Ciamberlani © visemagazine.be

Albert Ciamberlani (1864-1956), l’auteur de cette grande peinture décorant aujourd’hui le grand escalier, est né à Bruxelles en 1864 d’un père italien et d’une mère flamande. Après un court séjour à l’Académie de Bruxelles dans la classe de Portaels, il fait partie du groupe l’Essor avant de fonder le cercle “Pour l’Art” avec Jean Delville, Emile Fabry et Victor Rousseau notamment. En cette fin de siècle, ce groupe appartient à la mouvance symboliste. L’esprit littéraire, l’idéalisme et l’allégorie soufflent alors sur les beaux-arts.

En France, Pierre Puvis de Chavannes a ouvert une voie qui renouvelle la peinture monumentale: de grandes compositions claires, statiques, des tonalités mates, des personnages aux gestes lents, le silence. Albert Ciamberlani retient la leçon. “L’hommage aux héros de la colonisation” n’a pas été réalisé pour l’Académie, même si l’oeuvre paraît s’intégrer parfaitement à l’espace de l’escalier. La peinture décorait le pavillon de l’Etat indépendant du Congo à l’Exposition universelle de Liège en 1905. Elle a été achetée en 1929 pour le Musée des Beaux-Arts qui jouxtait jadis l’Académie. Ciamberlani a travaillé pour d’autres lieux: les Hôtels de Ville de Saint Gilles et de Schaerbeek, le Musée de Tervuren, le Cinquantenaire et les Palais de Justice de Louvain et de Bruxelles.

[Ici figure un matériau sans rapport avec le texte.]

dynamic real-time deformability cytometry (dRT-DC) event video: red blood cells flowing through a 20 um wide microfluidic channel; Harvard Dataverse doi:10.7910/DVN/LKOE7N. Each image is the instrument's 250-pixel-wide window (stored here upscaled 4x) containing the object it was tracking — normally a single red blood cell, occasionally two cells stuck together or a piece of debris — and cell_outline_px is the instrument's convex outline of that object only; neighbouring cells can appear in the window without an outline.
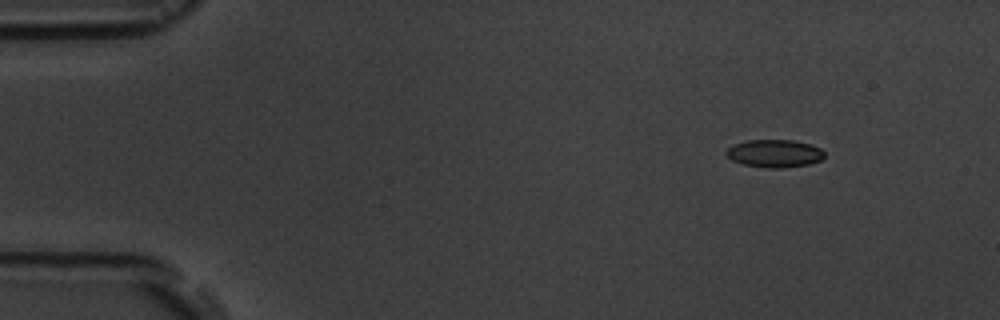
{"species": "common noctule bat (a hibernating species)", "species_latin": "Nyctalus noctula", "temperature_condition": "room temperature", "stored_images_in_passage": 4, "camera_frame_rate_fps": 3000, "um_per_image_px": 0.085, "animal": {"sex": "male", "body_mass_g": 19.5, "forearm_length_mm": 54.6}, "frame": {"image": 1, "passage_image": 1, "time_ms": 0.0, "image_size_px": [1000, 320], "cell_outline_px": [[824, 156], [820, 160], [808, 164], [780, 168], [768, 168], [744, 164], [732, 160], [724, 152], [728, 148], [744, 140], [792, 140], [808, 144], [820, 148], [824, 152]], "centroid_in_image_um": [65.82, 13.04], "position_along_channel_um": 19.2, "area_um2": 15.66}}
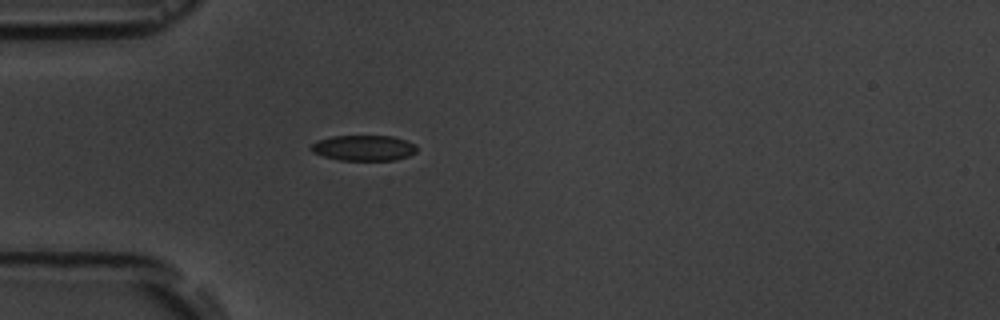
{"frame": {"image": 2, "passage_image": 4, "time_ms": 3.333, "image_size_px": [1000, 320], "cell_outline_px": [[416, 152], [408, 156], [396, 160], [340, 160], [324, 156], [312, 152], [308, 148], [316, 140], [332, 136], [392, 136], [416, 144]], "centroid_in_image_um": [30.89, 12.57], "position_along_channel_um": 54.1, "area_um2": 15.78}}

Les députés gantois attendant à la porte du palais de Charles le Téméraire…

Lorsque le musée des Beaux-Arts quitta la rue de l’Académie, ce grand tableau d’histoire resta accroché au mur du couloir du rez-de-chaussée de l’école. Signé Emile Delpérée et daté 1877, cette peinture évoque un épisode de l’histoire médiévale. En 1468 Charles le Téméraire avait mis à sac la ville de Liège. Quelques mois plus tard, le duc de Bourgogne évoquant la possibilité de faire subir le même sort à leur ville, les Gantois envoyèrent leurs députés afin d’implorer sa clémence. L’histoire rapporte que le Téméraire fit patienter la délégation plus d’une heure et demie dans la neige avant de l’autoriser à pénétrer dans le palais. Les députés se prosternèrent ensuite à ses pieds et lui remirent leurs chartes et les bannières de leurs métiers avant de lui dire merci. Delpérée professeur chargé du cours de peinture, comme Chauvin ou Vieillevoye avant lui, s’inscrit dans la tradition d’une peinture qui cherche par l’image à nous instruire et à nous faire réfléchir à partir d’épisodes de l’histoire nationale et locale.

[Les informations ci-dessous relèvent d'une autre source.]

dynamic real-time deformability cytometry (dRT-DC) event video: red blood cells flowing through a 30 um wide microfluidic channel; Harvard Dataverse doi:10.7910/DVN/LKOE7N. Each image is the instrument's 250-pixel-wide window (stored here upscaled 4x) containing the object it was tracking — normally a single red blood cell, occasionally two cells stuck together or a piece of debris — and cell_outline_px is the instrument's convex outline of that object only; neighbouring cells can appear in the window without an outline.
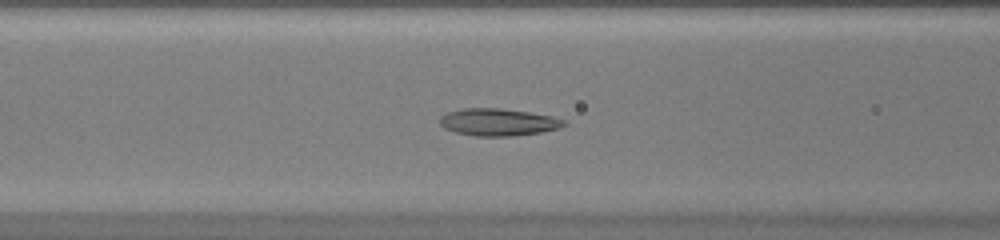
{"species": "common noctule bat (a hibernating species)", "species_latin": "Nyctalus noctula", "temperature_condition": "warm", "stored_images_in_passage": 51, "camera_frame_rate_fps": 3000, "um_per_image_px": 0.085, "animal": {"sex": "female", "body_mass_g": 20.0, "forearm_length_mm": 54.0}, "frame": {"image": 1, "passage_image": 21, "time_ms": 6.667, "image_size_px": [1000, 240], "cell_outline_px": [[568, 124], [556, 128], [540, 132], [512, 136], [476, 136], [456, 132], [444, 128], [440, 124], [440, 116], [448, 112], [464, 108], [500, 108], [528, 112], [552, 116], [564, 120]], "centroid_in_image_um": [42.32, 10.38], "position_along_channel_um": 124.3, "area_um2": 19.54}}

Dans ce tableau, Delpérée multiplie certes les expressions, les visages sont tendus, les corps sont raides, les poings crispés mais surtout il nous propose des visages singuliers comme s’il voulait nous montrer que bien plus qu’un groupe nous avons là, dans ces circonstances, des personnalités individuelles que la peur révèle. Lorsqu’on examine ces visages, leur précision laisse penser que Delpérée a rassemblé là quelques-unes de ses connaissances. S’il est délicat de s’aventurer dans l’attribution de certains visages, on peut toutefois sans hésitation reconnaître Charles Soubre (1821-1895), son collègue professeur de dessin (1854-1889) dont il a épousé la fille.

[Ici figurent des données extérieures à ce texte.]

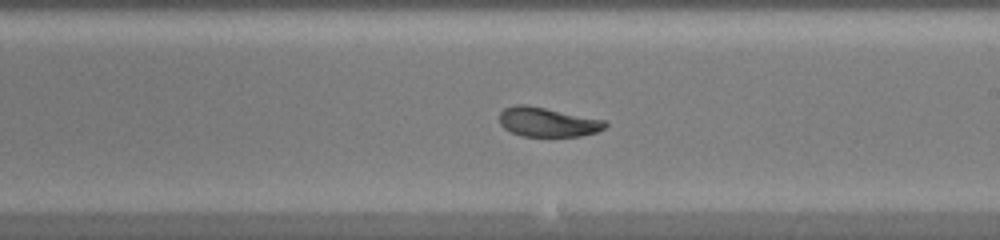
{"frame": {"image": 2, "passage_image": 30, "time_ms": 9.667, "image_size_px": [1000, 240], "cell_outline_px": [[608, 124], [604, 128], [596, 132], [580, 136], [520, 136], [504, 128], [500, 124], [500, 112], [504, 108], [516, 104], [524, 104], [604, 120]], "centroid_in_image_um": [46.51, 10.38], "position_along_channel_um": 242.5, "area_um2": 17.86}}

La bibliothèque et le fonds Henri Maquet

Joseph Lousberg ne s’est pas contenté de dessiner les plans du bâtiment, il a également conçu tout l’aménagement ainsi que le mobilier de certains locaux de l’école comme l’amphithéâtre du premier étage ou, plus significatif encore, la bibliothèque ;  il dessine ainsi toutes les armoires, la galerie, jusqu’au motif des charnières et des serrures.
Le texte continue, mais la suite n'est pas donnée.